As Tonga's economy grapple with intensified global risks, the National Reserve Bank of Tonga (NRBT) has introduced a new monetary policy to help keep the economy stable.
Presenting its new Monetary Policy Statement (MPS) today in Nuku'alofa, NRBT Chief Manager of Economics, Ms. Mefilina Tohi said "this will afford the NRBT to be in a stronger position to assist the economy, should the downside risk materialise."
Ms. Tohi noted that Tonga’s economic growth is still lower compared to the regional and global growth.
She identified global risks such as uncertainties in international trade policy, geopolitical tensions, and weakening global growth.

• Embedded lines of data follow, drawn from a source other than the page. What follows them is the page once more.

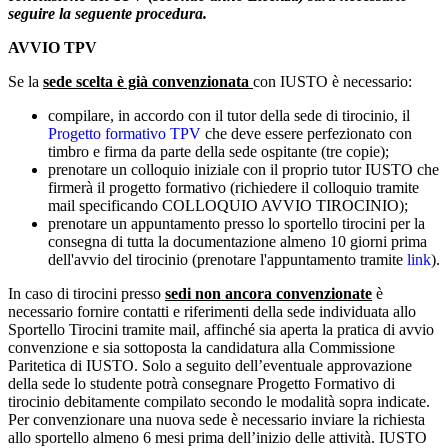
seguire la seguente procedura.
AVVIO TPV
Se la
sede scelta è già convenzionata
con IUSTO è necessario:
compilare, in accordo con il tutor della sede di tirocinio, il
Progetto formativo TPV
che deve essere perfezionato con
timbro e firma da parte della sede ospitante (tre copie);
prenotare un colloquio iniziale con il proprio tutor IUSTO che
firmerà il progetto formativo (richiedere il colloquio tramite
mail specificando COLLOQUIO AVVIO TIROCINIO);
prenotare un appuntamento presso lo sportello tirocini per la
consegna di tutta la documentazione almeno 10 giorni prima
dell'avvio del tirocinio (prenotare l'appuntamento tramite
link
).
In caso di tirocini presso
sedi non ancora convenzionate
è
necessario fornire contatti e riferimenti della sede individuata allo
Sportello Tirocini tramite mail, affinché sia aperta la pratica di avvio
convenzione e sia sottoposta la candidatura alla Commissione
Paritetica di IUSTO. Solo a seguito dell’eventuale approvazione
della sede lo studente potrà consegnare Progetto Formativo di
tirocinio debitamente compilato secondo le modalità sopra indicate.
Per convenzionare una nuova sede è necessario inviare la richiesta
allo sportello almeno 6 mesi prima dell’inizio delle attività. IUSTO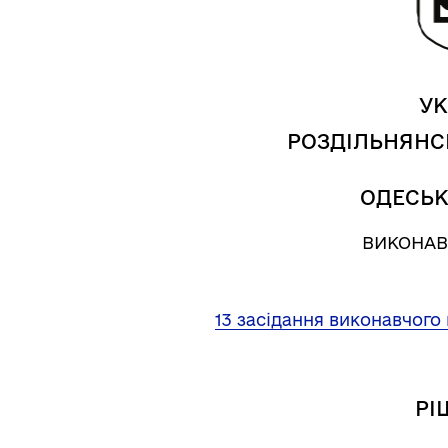
Засідання виконавчого
Рад
УК
комітету
РОЗДІЛЬНЯНС
ОДЕСЬК
ВИКОНАВ
13 засідання виконавчого 
РІ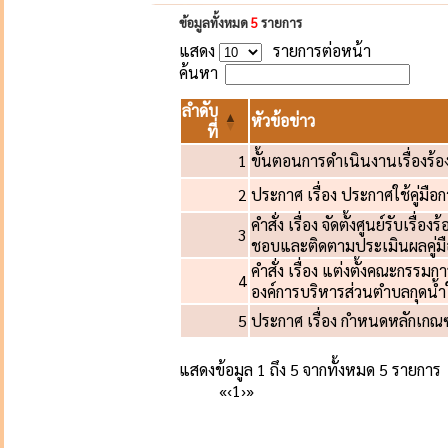
ข้อมูลทั้งหมด
5
รายการ
แสดง
รายการต่อหน้า
ค้นหา
ลำดับ
หัวข้อข่าว
ที่
1
ขั้นตอนการดำเนินงานเรื่องร้อง
2
ประกาศ เรื่อง ประกาศใช้คู่มือก
คำสั่ง เรื่อง จัดตั้งศูนย์รับเรื่
3
ชอบและติดตามประเมินผลคู่มือก
คำสั่ง เรื่อง แต่งตั้งคณะกรรมกา
4
องค์การบริหารส่วนตำบลกุดน้ำ
5
ประกาศ เรื่อง กำหนดหลักเกณฑ์ก
แสดงข้อมูล 1 ถึง 5 จากทั้งหมด 5 รายการ
«
‹
1
›
»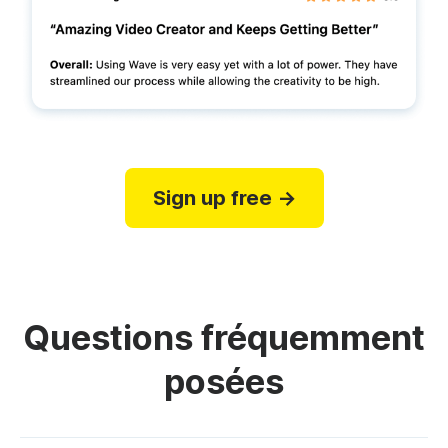
Sign up free →
Questions fréquemment
posées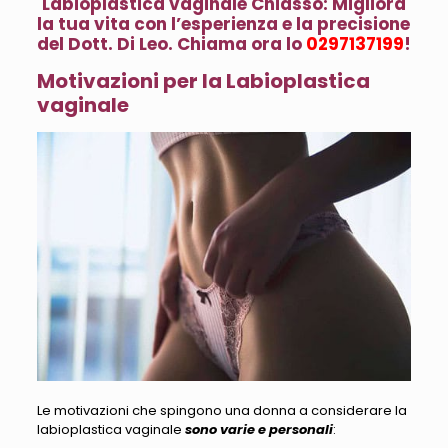
Labioplastica vaginale Chiasso: Migliora
la tua vita con l’esperienza e la precisione
del Dott. Di Leo. Chiama ora lo
0297137199
!
Motivazioni per la Labioplastica
vaginale
Le motivazioni che spingono una donna a considerare la
labioplastica vaginale
sono varie e personali
: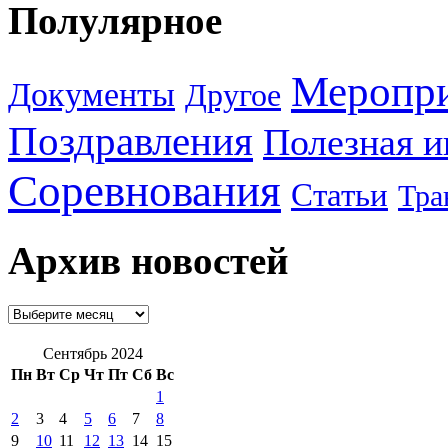
Полулярное
Меропр
Документы
Другое
Поздравления
Полезная 
Соревнования
Статьи
Тра
Архив новостей
Сентябрь 2024
Пн
Вт
Ср
Чт
Пт
Сб
Вс
1
2
3
4
5
6
7
8
9
10
11
12
13
14
15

There is also an anticipated new 1% US tax on remittances from 1 January 2026, creating additional downside risks.
“The global economic growth is weakening with elevated uncertainties on global trade developments, taxes on foreign exchange, and geopolitical tensions, which could potentially affect our domestic growth and inflation.”
NRBT Governor, Tatafu Moeaki said today that the NRBT is promoting price stability, which includes both internal and external stability.
Therefore, over the next six months, from September to February of next year, the NRBT will be implementing its new policy measures:
- Implement an Interest rate corridor by adopting a conventional mid-rate corridor framework with regular policy rate announcement to guide market rates.
- Issue NRBT notes to absorb excess liquidity, build infrastructure for interest rate channel.
- Maintaining the Statutory Reserve Deposit (SRD) at 15%.
- Review the Exchange Rate Policy Framework to ensure external stability.
- Enhance communication framework for greater transparency, and effective market signalling.
- Strengthen coordination and policy alignment between Monetary and Fiscal policies.
- Advance initiatives under National Financial Inclusion Strategy.